Reputation is completely optional. Normal use of SF Answers — that is, asking and answering questions — does not require any reputation whatsoever.

Remember, SF Answers is run by you! If you want to help us run the site, you'll need reputation first. Reputation is a (very) rough measurement of how much the SF Answers community trusts you. Reputation is never given, it is earned by convincing other users that you know what you're talking about.

Here's how it works: if you post a good question or helpful answer, it will be voted up by your peers: you gain 10 reputation points. If you post something that's off topic or incorrect, it will be voted down: you lose 2 reputation points. You can earn up to 200 reputation per day, but no more. (Note that votes for any posts marked "community wiki" do not generate reputation.)

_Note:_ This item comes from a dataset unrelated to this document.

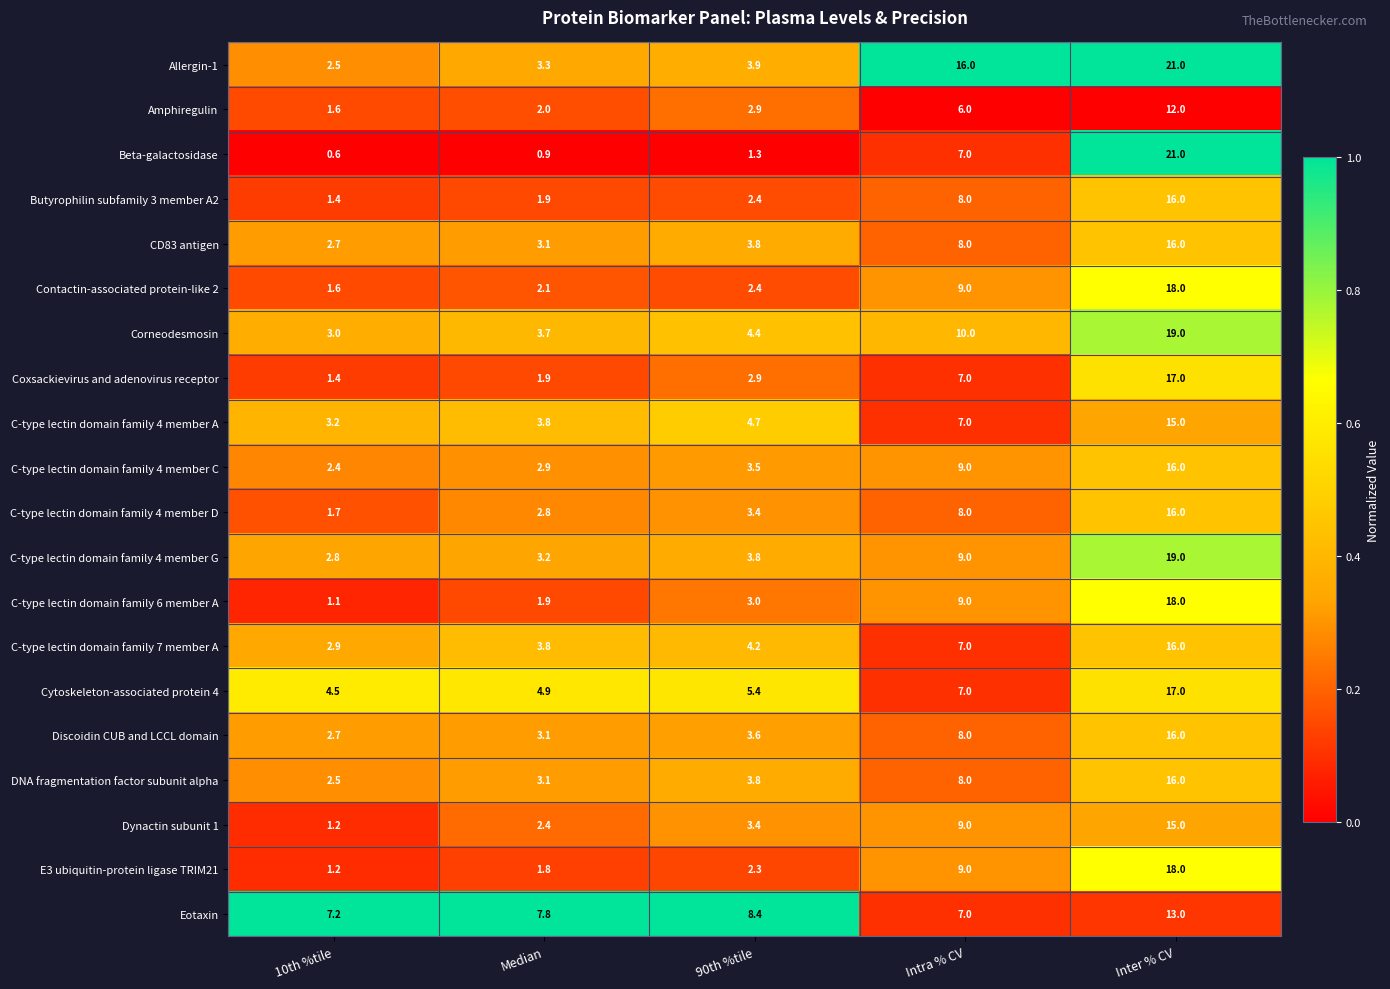

Which series has the largest total across all categories?

Allergin-1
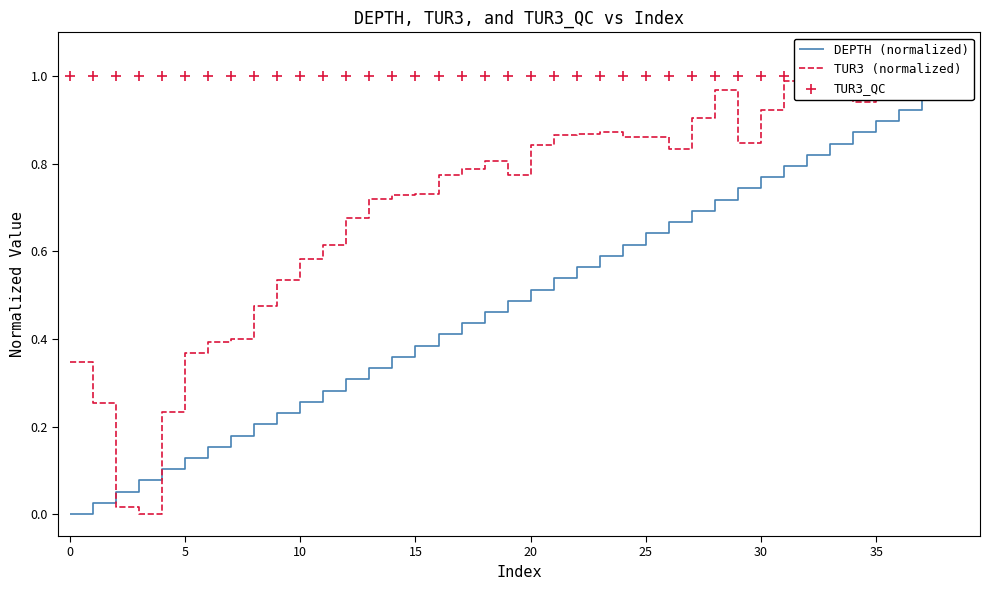

Which series reaches the minimum Y coordinate?

DEPTH (normalized)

Amass enough reputation points and spunk will allow you to go beyond simply asking and answering questions:

15Vote up
15Flag offensive
15Post more than one link
15Post images
50Leave comments
100Vote down (costs 1 rep)
100Edit community wiki posts
100Post more than one question per 20 minutes
100Post more than one answer per 2 minutes
200Reduced advertising (by a factor of 2)
250Vote to close or reopen your questions
250Create new tags
500Retag questions
2000Edit other people's posts
3000Vote to close or reopen any questions
10000Delete closed questions
10000Access to moderation tools

At the high end of this reputation spectrum there is little difference between users with high reputation and moderators. That is very much intentional. We don't run do not run it. The community does.

What if I don't get a good answer?

In order to get good answers, you have to put some effort into the question. Edit your question to provide status and progress updates. Document your own continued efforts to answer your question. This will naturally bump your question and get more people interested in it.

If, after two days, you still don't have an answer you like, you can offer a bounty. Slice off a bit of your own hard-earned reputation -- anywhere from 50 to 500 -- and attach it to the question as a bounty. We'll even throw in 50 reputation to sweeten the deal. The bountied question will appear with a special icon in all question lists, and it will also be visible on the home page Featured tab.

Once initiated, the bounty period lasts seven days. If you mark an accepted answer, your bounty is awarded to the answerer (do note that accepted bounty answers are permanent and cannot be changed). If you do not accept an answer in seven days, the top voted answer will automatically become the accepted answer, and half your bounty will be awarded to that answer. You will always give up the amount of reputation specified in the bounty, so if you start a bounty, be sure to follow up and accept the best answer!

Of course, bounty awards, like all accepted answers, are immune to the daily reputation cap and community wiki mode.

Other people can edit my stuff?!

Like Wikipedia, this site is collaboratively edited. If you are not comfortable with the idea of your questions and answers being edited by other trusted users, this may not be the site for you.